My intent as an art, music, and media science practitioner is to execute three layers of interest to serve the purposes of community need. These layers reflect my educational and career goals, both of which I see as one in the same. My three layers of interest are: to improve my skills of artistry through indigenous media research and practices, to collaborate within interdisciplinary communities, and to express ideas as well as perspectives supported by my life's experiences and my culture. My motivation to execute these layers is governed by my desire to pursue better ways to communicate, problem-solve, peacfully negotiate, and collaborate on multiple levels.
There has been a considerable body of research that has been done in Human Computer Interaction that is centered upon the development of novel systems to address human to computer control and feedback within the framework of closed-loop interactive environments. Few of these examples provide a framework for the communication and collaboration of multiple people in a single mixed-reality space. Effective interactive environments designed for multiple participants may help encourage communication that can lead to the development of sustained creative collaboration. I am interested in constructing and researching multi-user digitally mediated and interactive social places to create culturally sensible and responsive environments for participants sharing co-located space. This idea is based upon my concepts for the design of interactive digital murals that are founded upon the traditions and phillosophies of Mexican and Chicano muralism.
To achieve culturally sensible models for experiential media construction, I am collaborating with researchers and communities to understand, implement, and extend Indigenous media frameworks through interactive digital art and music. Indigenous media frameworks are design philiosophies for experiential media construction based upon the innovation of media technology by Indigenous peoples in order to create implements and human expressions that are sensible and responsive toward local community perspectives.

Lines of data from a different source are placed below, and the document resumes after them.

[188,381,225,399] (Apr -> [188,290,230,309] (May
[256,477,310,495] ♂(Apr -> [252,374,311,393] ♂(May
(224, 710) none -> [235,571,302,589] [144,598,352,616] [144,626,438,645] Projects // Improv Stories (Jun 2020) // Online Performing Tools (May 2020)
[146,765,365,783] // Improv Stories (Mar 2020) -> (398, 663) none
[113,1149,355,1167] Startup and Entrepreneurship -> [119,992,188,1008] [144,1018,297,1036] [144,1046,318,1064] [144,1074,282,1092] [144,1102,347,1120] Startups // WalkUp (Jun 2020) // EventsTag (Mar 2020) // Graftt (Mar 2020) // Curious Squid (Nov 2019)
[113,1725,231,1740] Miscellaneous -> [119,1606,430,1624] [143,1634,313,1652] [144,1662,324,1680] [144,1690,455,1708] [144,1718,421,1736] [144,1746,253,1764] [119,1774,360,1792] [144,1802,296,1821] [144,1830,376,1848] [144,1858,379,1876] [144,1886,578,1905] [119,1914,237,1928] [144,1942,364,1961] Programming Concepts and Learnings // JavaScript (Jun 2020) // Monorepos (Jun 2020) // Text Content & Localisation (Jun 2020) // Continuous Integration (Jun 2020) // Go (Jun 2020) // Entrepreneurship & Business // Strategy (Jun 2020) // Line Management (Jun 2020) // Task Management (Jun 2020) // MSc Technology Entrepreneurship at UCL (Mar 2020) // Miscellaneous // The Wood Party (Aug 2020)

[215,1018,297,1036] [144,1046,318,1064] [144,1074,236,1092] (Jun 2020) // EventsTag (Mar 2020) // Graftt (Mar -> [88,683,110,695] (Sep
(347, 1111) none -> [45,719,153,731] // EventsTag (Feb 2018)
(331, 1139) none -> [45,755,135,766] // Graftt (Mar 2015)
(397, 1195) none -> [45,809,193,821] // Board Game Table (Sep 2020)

The kind of digital place-making that I propose is to create situated and embedded mixed-reality spaces that encourage sustained creativity and peaceful negotiation among multiple participants that inspire forms of meaningful interpersonal relationships that can lead to both learning and the emergence of new knowledge through co-intentional, reflective, resposnible, and accountable communication/dialogues. I envision that this framework can be successfully applied to a concept of literacy that is an ecology consisting of cross cultural and co-intentional policy development, learning, play, support group rehabilitation, storytelling, peacemaking, mathematics, astronomy, art, music, oratory, writing, knowledge of one's own biome, agriculture, and the development of sustainable cross-cultural partnerships. The aforementioned interests encapsulate a broad possibility of research relevant to my interests at the School of Arts, Media and Engineering at Arizona State University. These aforementioned interests are important to me because I wish to apply this knowledge in an effort to respond to local and broader community needs that are defined and identified by communities themselves. I seek knowledge through community instruction so I may grow in my ability to utilize the languages of art, media and engineering for the innovation of ideas that respond, extend, and are accountable to indigenous cultural practices.
I have great hope that through the execution of the aforementioned layers of interest, I will spend my life learning and teaching as a responsible and accountable member of my community. Through this I seek to engage the arts, sciences, and cultures, and by working with and identifying processes that I am passionate about, I hope to approach forms of expression with a greater sense of humility, and wisdom concerned with, or affecting relationships, connections, and being.